Software Glitch Loses Another Spacecraft

You remember that story a few years back, how the Mars Climate Orbiter decided to burn up in the Martian atmosphere? Turns out the human error was that some engineer neglected to convert from English units to Metric. Whoops!

So, NASA (or rather, Lockheed Martin), has done it again.

NASA - Mars Global Surveyor

NASA Decides That A Software Error Doomed The Mars Global Surveyor Spacecraft
Panel Will Study Mars Global Surveyor Events

The short version is that an update to the satellite's software in June 2006 caused it to go into 'safe mode' in November 2006 and the battery burned up when the radiator neglected to cool it properly (solar rays do that).

An article I read on NASA's mounting problems in the late 90's said something interesting about NASA contracts. Government contracts can be made quickly, correctly, or cheaply. You can only have two of the three options on any one project. When quick and cheap trumps correctness, you get stupid things like failure to convert inches to meters and solar panels getting stuck.

This should never have happened. And now we've lost a key mission in our space exploration endevours. Yes, the satellite lasted longer than the mission originally specified, but it might have lasted a lot longer. QA should have caught this.

I realize that everyone makes mistakes, and that QA can't catch every bug, but one would like to think American engineering and ingenuity could manage not to half-ass something as important as this.

4 comments:

Aerin said...

As a QA person - I have to say - sometimes we do catch the errors! But they go into production/space anyway.

Management (NASA in this case) decides it's worth the risk to not fix the software bug or doesn't understand its impact.

Also, there's always a discussion about when an error is introduced in the assembly line process. Some errors/problems should be discovered long before they even reach QA.

Diane Lowe said...

Agreed. I think this is what happened to Space Shuttle Columbia (management running the risk of something bad happening).

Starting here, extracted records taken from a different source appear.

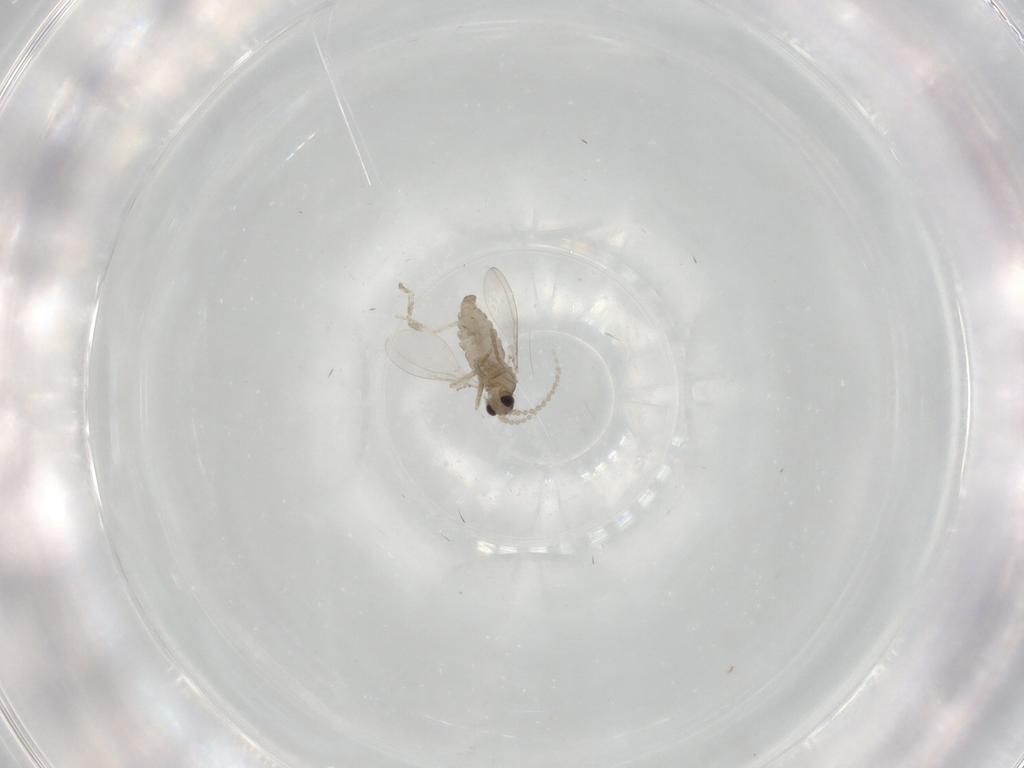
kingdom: Animalia
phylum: Arthropoda
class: Insecta
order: Diptera
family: Cecidomyiidae
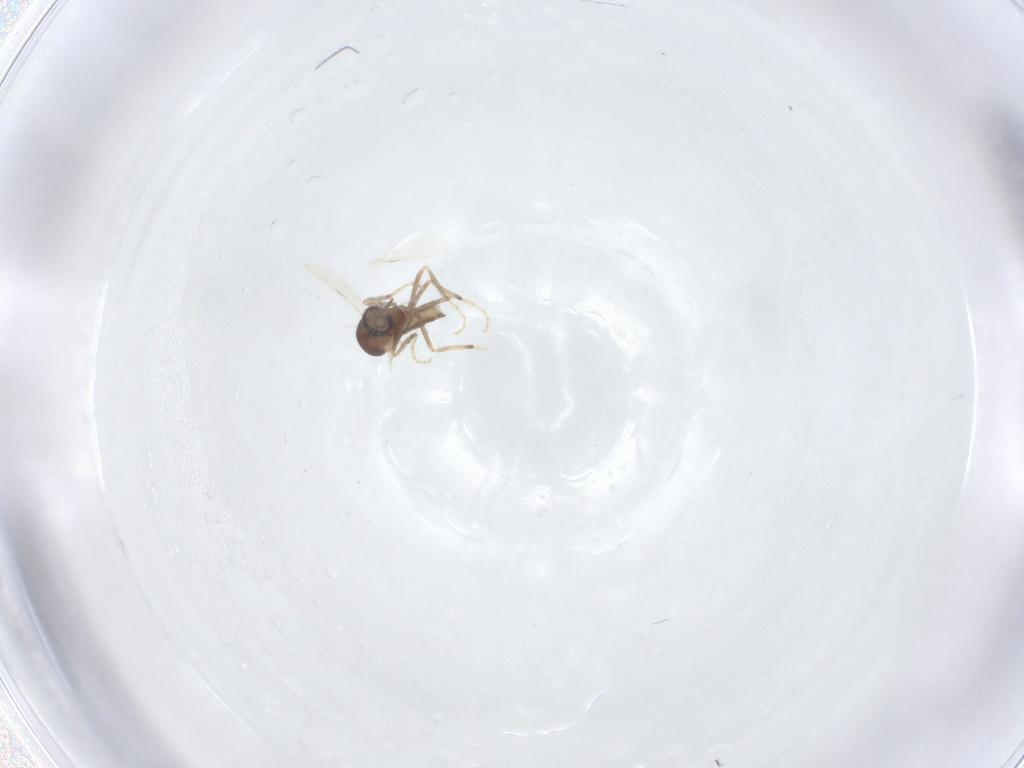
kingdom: Animalia
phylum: Arthropoda
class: Insecta
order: Diptera
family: Ceratopogonidae
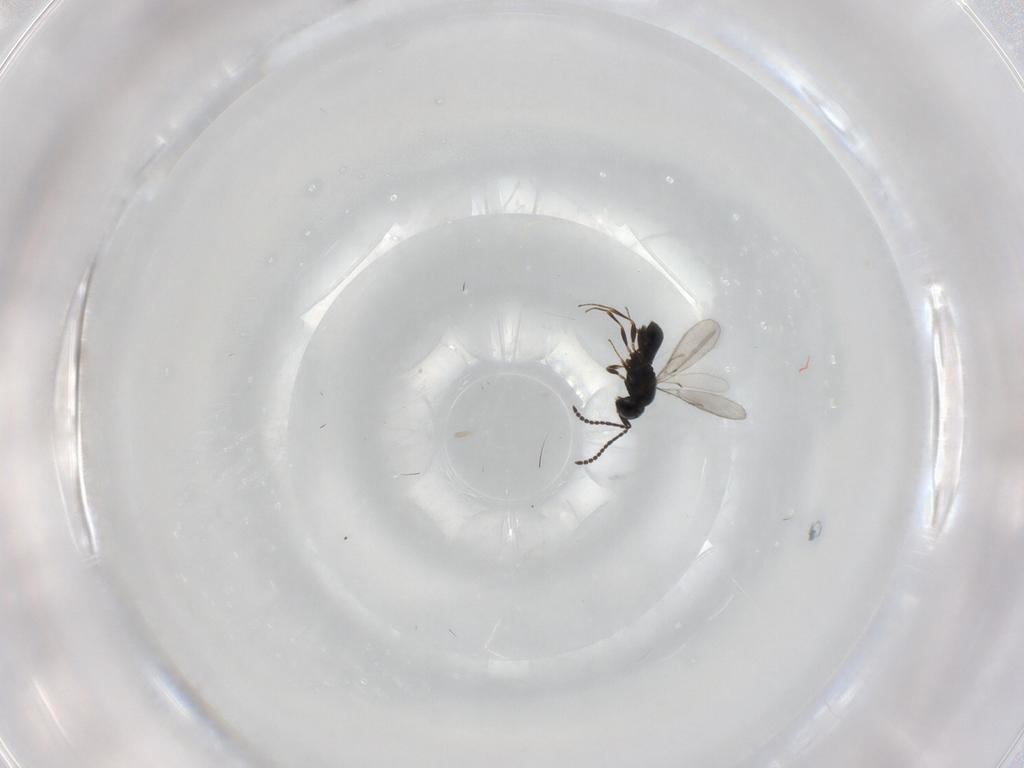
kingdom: Animalia
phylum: Arthropoda
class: Insecta
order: Hymenoptera
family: Scelionidae
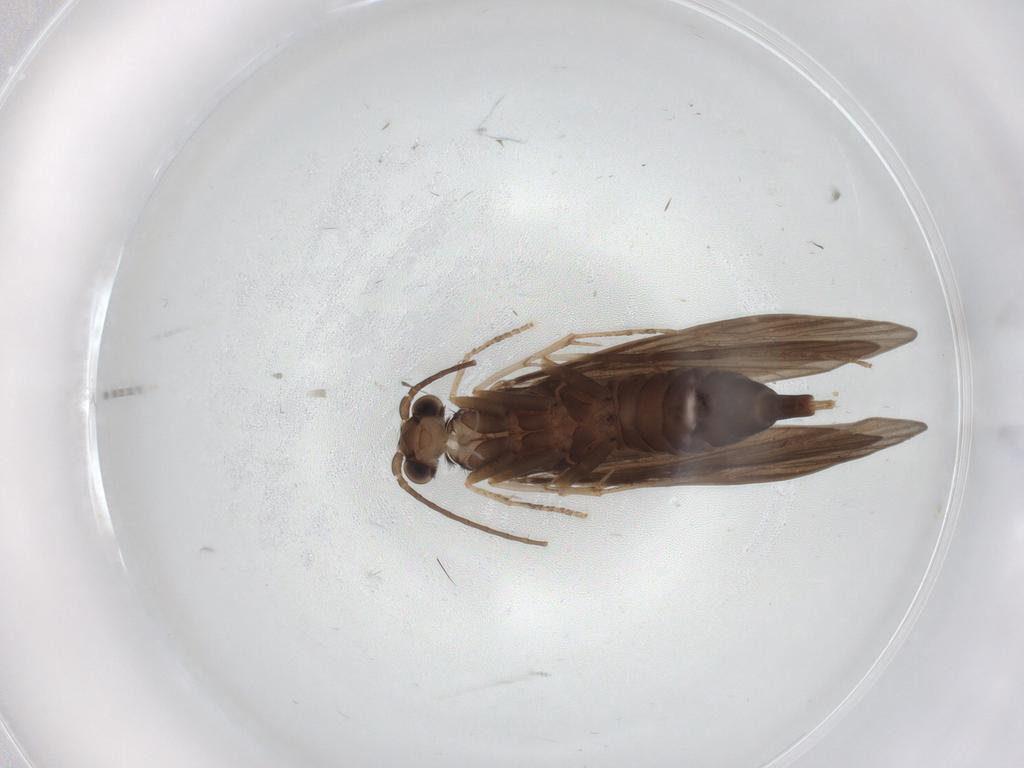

And errors should be discovered long before reaching QA, but reality is QA is the last bastion of hope for some errors.

don said...

I think this illustrates the importance of modeling quality systems on the "prevention system" and not the "detection system" As it has been shown that once a mistake has been made, it is very hard to detect it in inspection, even when it's obvious.

don said...

I have to add that my Uncle was an electrical engineer for a contractor working on launching. He is now retired. He told me after the shuttle blew up, that as good as the components are they aren't quite reliable enough to ensure nothing will go wrong considering how many systems and parts there are.

I knew another guy who was in the launch business. They had the six sigma system. And still rockets blew up.

And I myself have to address corrective actions requests. What will you do to ensure that this problem will never happen again? Inspection is not an acceptable answer.

You can change the process, but all change is not for the better.